You might have already seen the image below. It shows the various places where data can be kept. Note that this data can be both non-persistent and persistent. Non-persistent data is gone once you shut down the computer. It's kept in all levels from "Main Memory" upwards. The "Main Memory" is simply referred to as memory or RAM.

Persistent storage refers to data on disks: HDD, SSD, CDs, DVDs, magnetic tapes, even in the cloud (where cloud storage providers also use HDDs, SSDs etc.). If you shut down your laptop or your mobile phone, your pictures or video games remain unchanged. This is because they are stored on your device's disk. We simply refer to persistent storage as storage. Take note of the difference between storage and memory.

Memory Hierarchy

In most programming languages you can freely access data everywhere up to and including the memory. In assembly however, you also have access to the registers and can influence the cache. We won't be dealing with the cache in this session, but you can read more about them here They are the fastest form of memory available and are implemented inside the CPU. We can access data in registers in less than 1 ns (nanoseconds), as opposed to a few dozen ns when fetching data from the RAM.

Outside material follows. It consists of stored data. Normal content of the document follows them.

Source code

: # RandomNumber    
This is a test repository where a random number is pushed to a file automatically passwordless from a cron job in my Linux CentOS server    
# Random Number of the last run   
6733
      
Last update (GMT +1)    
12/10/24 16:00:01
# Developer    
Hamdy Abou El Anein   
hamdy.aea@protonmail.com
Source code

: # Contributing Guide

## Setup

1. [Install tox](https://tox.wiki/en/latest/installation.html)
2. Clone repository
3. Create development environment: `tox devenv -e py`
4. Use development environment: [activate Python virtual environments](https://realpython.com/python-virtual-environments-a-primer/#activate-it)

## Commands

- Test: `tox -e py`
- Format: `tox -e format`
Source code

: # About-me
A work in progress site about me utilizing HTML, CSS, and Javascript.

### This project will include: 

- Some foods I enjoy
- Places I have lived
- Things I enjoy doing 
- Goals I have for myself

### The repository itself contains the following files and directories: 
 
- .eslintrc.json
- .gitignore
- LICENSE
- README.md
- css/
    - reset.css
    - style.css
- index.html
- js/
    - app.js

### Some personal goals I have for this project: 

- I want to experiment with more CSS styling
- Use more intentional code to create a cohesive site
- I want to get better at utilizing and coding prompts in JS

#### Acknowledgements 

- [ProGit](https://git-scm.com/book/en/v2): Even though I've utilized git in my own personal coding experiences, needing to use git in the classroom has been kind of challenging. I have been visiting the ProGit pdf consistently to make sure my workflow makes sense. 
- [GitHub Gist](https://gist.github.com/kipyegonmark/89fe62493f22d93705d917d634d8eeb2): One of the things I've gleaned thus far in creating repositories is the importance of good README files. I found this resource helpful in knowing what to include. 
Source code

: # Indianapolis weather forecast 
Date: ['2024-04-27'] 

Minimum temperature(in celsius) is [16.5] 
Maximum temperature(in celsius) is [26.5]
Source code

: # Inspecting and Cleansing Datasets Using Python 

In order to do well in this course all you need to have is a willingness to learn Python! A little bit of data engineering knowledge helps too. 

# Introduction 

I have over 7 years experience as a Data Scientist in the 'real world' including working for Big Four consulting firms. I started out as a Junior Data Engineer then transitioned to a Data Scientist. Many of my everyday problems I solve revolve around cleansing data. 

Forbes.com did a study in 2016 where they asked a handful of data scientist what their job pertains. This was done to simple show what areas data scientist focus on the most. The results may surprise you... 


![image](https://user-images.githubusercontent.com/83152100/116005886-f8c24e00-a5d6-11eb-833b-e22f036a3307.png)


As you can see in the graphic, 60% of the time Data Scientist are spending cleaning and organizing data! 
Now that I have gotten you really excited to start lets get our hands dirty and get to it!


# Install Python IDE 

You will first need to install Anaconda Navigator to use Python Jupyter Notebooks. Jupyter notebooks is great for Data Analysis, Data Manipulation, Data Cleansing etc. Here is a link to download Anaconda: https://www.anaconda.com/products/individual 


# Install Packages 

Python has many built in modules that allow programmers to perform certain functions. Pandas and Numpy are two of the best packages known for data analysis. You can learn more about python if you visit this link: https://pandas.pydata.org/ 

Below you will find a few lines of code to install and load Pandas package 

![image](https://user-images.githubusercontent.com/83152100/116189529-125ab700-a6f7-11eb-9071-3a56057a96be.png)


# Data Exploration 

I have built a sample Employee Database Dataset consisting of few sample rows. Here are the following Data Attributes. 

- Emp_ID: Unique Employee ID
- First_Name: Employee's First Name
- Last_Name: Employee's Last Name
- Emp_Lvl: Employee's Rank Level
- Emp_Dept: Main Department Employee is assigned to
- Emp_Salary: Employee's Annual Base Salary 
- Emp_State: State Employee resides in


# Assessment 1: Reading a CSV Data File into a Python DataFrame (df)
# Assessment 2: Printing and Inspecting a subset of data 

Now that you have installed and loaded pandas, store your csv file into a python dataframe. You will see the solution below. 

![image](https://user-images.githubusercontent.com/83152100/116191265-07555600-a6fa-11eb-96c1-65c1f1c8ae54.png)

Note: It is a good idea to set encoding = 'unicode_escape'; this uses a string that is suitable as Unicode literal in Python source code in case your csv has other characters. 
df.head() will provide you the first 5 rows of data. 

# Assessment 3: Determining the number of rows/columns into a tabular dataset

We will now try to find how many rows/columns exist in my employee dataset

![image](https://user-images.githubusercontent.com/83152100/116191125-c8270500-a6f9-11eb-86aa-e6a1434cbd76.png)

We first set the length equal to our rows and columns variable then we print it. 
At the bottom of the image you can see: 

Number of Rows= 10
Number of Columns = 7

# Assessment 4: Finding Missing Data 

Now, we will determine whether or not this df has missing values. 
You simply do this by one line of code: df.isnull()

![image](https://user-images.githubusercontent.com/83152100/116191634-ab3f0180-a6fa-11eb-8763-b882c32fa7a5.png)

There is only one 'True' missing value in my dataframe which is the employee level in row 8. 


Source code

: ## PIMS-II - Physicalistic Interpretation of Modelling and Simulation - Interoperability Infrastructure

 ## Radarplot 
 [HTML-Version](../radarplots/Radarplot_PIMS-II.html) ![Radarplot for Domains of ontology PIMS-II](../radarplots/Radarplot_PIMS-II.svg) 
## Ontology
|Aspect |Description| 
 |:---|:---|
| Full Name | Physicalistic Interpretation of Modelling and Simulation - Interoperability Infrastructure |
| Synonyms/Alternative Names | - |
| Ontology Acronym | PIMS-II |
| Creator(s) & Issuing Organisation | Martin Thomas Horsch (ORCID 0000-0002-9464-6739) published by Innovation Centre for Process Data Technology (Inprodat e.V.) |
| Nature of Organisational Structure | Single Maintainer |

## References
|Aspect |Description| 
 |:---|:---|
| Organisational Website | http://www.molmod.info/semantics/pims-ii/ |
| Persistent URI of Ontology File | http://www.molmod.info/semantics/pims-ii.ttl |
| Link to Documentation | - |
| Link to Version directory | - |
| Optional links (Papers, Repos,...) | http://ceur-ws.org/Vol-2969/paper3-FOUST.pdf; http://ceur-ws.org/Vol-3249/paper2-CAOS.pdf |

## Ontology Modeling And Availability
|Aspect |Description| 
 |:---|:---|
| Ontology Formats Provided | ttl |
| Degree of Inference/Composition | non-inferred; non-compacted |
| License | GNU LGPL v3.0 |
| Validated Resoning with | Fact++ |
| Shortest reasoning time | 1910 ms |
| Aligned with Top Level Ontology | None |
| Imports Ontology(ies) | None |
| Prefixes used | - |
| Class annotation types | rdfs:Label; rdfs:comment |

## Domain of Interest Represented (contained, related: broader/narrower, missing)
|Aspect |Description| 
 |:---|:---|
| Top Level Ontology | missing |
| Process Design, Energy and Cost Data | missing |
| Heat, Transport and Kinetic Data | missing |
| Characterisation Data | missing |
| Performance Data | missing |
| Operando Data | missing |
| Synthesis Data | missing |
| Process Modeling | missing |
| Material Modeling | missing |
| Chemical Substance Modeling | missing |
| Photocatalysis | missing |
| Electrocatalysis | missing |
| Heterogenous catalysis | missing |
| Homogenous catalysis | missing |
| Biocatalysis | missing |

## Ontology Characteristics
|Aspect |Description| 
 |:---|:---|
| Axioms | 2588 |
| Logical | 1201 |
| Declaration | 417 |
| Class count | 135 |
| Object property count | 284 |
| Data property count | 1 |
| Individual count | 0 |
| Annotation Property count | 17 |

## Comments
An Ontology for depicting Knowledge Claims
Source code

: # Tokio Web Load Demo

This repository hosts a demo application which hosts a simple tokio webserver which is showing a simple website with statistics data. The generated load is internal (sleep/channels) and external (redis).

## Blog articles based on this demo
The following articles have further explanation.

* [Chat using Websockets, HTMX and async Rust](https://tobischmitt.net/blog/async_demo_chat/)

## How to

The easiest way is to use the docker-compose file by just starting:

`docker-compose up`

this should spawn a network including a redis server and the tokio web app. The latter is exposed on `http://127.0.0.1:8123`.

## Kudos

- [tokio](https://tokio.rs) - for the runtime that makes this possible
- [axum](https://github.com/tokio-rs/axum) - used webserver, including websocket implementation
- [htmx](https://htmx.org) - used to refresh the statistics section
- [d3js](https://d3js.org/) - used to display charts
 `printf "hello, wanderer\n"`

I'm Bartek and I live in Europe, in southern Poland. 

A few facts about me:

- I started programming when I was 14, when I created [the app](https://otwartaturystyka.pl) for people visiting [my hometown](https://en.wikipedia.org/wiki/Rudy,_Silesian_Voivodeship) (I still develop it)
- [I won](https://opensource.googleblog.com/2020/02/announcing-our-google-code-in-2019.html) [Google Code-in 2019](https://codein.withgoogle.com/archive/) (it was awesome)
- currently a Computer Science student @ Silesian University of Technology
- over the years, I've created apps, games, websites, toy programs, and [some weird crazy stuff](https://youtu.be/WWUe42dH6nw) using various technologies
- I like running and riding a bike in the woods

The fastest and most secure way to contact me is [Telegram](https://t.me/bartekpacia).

Then why not make more registers and only use them instead of RAM? Registers are fast because they are few in number. This allows them to be efficiently wired to the CPU's Arithmetic and Logic Unit (ALU), which is responsible for executing basic operations, such as addition, subtraction, bitwise and, or, shifts etc. The more registers, the more complex and the less efficient the logic.

Registers in an X64 CPU

Registers are like variables with fixed names embedded in the CPU. They can be assigned values that can be modified via instructions. There are several types of registers inside a CPU. All of them can be assigned data and that data can be modified using the assembly-level operations described further in this session.

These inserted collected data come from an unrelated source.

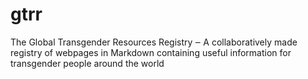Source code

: # gtrr

The Global Transgender Resources Registry ‒ A collaboratively made registry of webpages in Markdown containing useful information for transgender people around the world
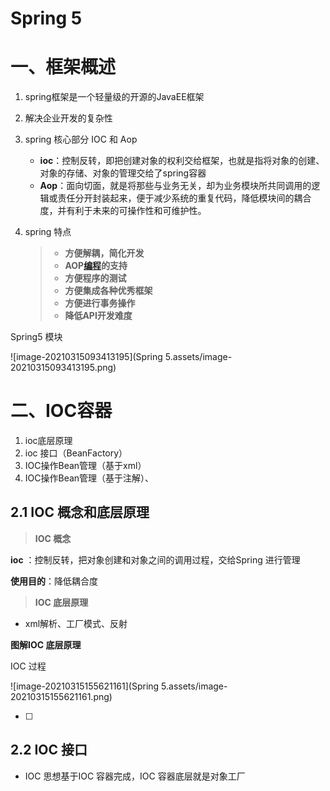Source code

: # Spring 5

# 一、框架概述

1. spring框架是一个轻量级的开源的JavaEE框架
2. 解决企业开发的复杂性

3. spring 核心部分 IOC 和 Aop
   - **ioc**：控制反转，即把创建对象的权利交给框架，也就是指将对象的创建、对象的存储、对象的管理交给了spring容器
   - **Aop**：面向切面，就是将那些与业务无关，却为业务模块所共同调用的逻辑或责任分开封装起来，便于减少系统的重复代码，降低模块间的耦合度，并有利于未来的可操作性和可维护性。

4. spring 特点

   > - **方便解耦，简化开发**
   > - **AOP[编程](https://baike.baidu.com/item/编程)的支持**
   > - **方便程序的测试**
   > - **方便集成各种优秀框架**
   > - **方便进行事务操作**
   > - **降低API开发难度**

Spring5 模块

![image-20210315093413195](Spring 5.assets/image-20210315093413195.png)



# 二、IOC容器

1. ioc底层原理
2. ioc 接口（BeanFactory）
3. IOC操作Bean管理（基于xml）
4. IOC操作Bean管理（基于注解）、

## 2.1 IOC 概念和底层原理

>  **IOC 概念**

**ioc** ：控制反转，把对象创建和对象之间的调用过程，交给Spring 进行管理

**使用目的**：降低耦合度



>  **IOC 底层原理**

- xml解析、工厂模式、反射



**图解IOC 底层原理**

IOC 过程

![image-20210315155621161](Spring 5.assets/image-20210315155621161.png)

- [ ] 

## 2.2 IOC 接口

- IOC 思想基于IOC 容器完成，IOC 容器底层就是对象工厂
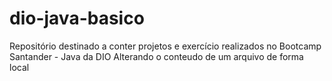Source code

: # dio-java-basico
Repositório destinado a conter projetos e exercício realizados no Bootcamp Santander - Java da DIO
Alterando o conteudo de um arquivo de forma local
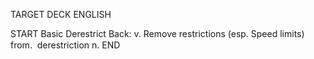 TARGET DECK
ENGLISH

START
Basic
Derestrict
Back: v. Remove restrictions (esp. Speed limits) from.  derestriction n.
END
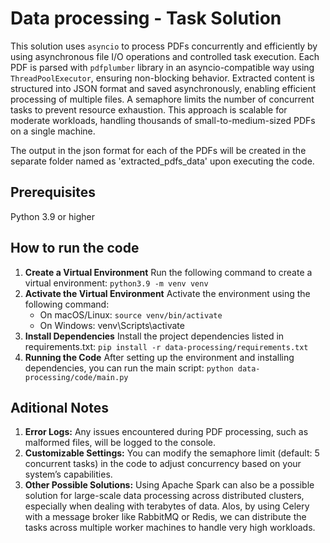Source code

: # Data processing - Task Solution
This solution uses `asyncio` to process PDFs concurrently and efficiently by using asynchronous file I/O operations and controlled task execution. Each PDF is parsed with `pdfplumber` library in an asyncio-compatible way using `ThreadPoolExecutor`, ensuring non-blocking behavior. Extracted content is structured into JSON format and saved asynchronously, enabling efficient processing of multiple files. A semaphore limits the number of concurrent tasks to prevent resource exhaustion. This approach is scalable for moderate workloads, handling thousands of small-to-medium-sized PDFs on a single machine.

The output in the json format for each of the PDFs will be created in the separate folder named as 'extracted_pdfs_data' upon executing the code.

## Prerequisites

Python 3.9 or higher

## How to run the code

1. **Create a Virtual Environment** Run the following command to create a virtual environment:
`python3.9 -m venv venv`
2. **Activate the Virtual Environment** Activate the environment using the following command:
    - On macOS/Linux:
    `source venv/bin/activate`
    - On Windows:
    venv\Scripts\activate
3. **Install Dependencies** Install the project dependencies listed in requirements.txt:
`pip install -r data-processing/requirements.txt`
4. **Running the Code** After setting up the environment and installing dependencies, you can run the main script:
`python data-processing/code/main.py`

## Aditional Notes
1. **Error Logs:** Any issues encountered during PDF processing, such as malformed files, will be logged to the console.
2. **Customizable Settings:** You can modify the semaphore limit (default: 5 concurrent tasks) in the code to adjust concurrency based on your system’s capabilities.
3. **Other Possible Solutions:** Using Apache Spark can also be a possible solution for large-scale data processing across distributed clusters, especially when dealing with terabytes of data. Alos, by using Celery with a message broker like RabbitMQ or Redis, we can distribute the tasks across multiple worker machines to handle very high workloads.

All registers are 64-bits wide. So they each can store up to 8 bytes of data.

rip

We'll start with a very special and illusive one: the instruction pointer - rip. In the previous session, you learned that the code of any process is also in its memory. In order to read and execute it, the CPU must "follow" it just like children follow text with their fingers. The CPU does this using rip. This register stores te address of the currently executed instruction. We will never use this instruction per-se in instructions, but you will see and make use of it in GDB.

General Purpose Registers

Then there are general purpose registers. As their name implies, they are used to store anything: addresses, user input, function parameters, data read from files or from the web etc. Some of them also have some special functions, especially regarding function calls:

  • rax: accumulator register
  • rbx: base register
  • rcx: counter register; used with the loop instruction
  • rdx: data register
  • rdi: destination register
  • Rsi: source register
  • r8, r9 ... r15: regular registers

Do not learn them by heart. And also do not bother with their extra meanings. We will make use of those only when specified. Otherwise, treat them as simple variables.

Smaller Registers

Sometimes you only need to access 32 or 16 or 8 bits out of a 64-bit register. This is possible by slightly changing the name of the register like so:

64 bitsLowe 32 bitsLower 16 bitsHigh 8 bitsLow 8 bits
raxeaxaxahal
rdiedidiinaccessibledil
r8r8dr8winaccessibler8l

The bits contained in each of the above subdivisions are shown in the image below. It is similar for rdi and r8, it's just the names that differ.

rax Subdivisions

rbx, rcx and rdx have the same subdivisions as rax. rsi has the same subdivision as rdi: esi, si and sil. It doesn't make sense to access 4 bytes of an address. The lower 2 bytes can be accessed due to historical reasons. In the 70s, when the first CPU of this family (8086) was launched, it only supported 2-byte addresses. All registers r9 to r15 have the same subdivisions as r8.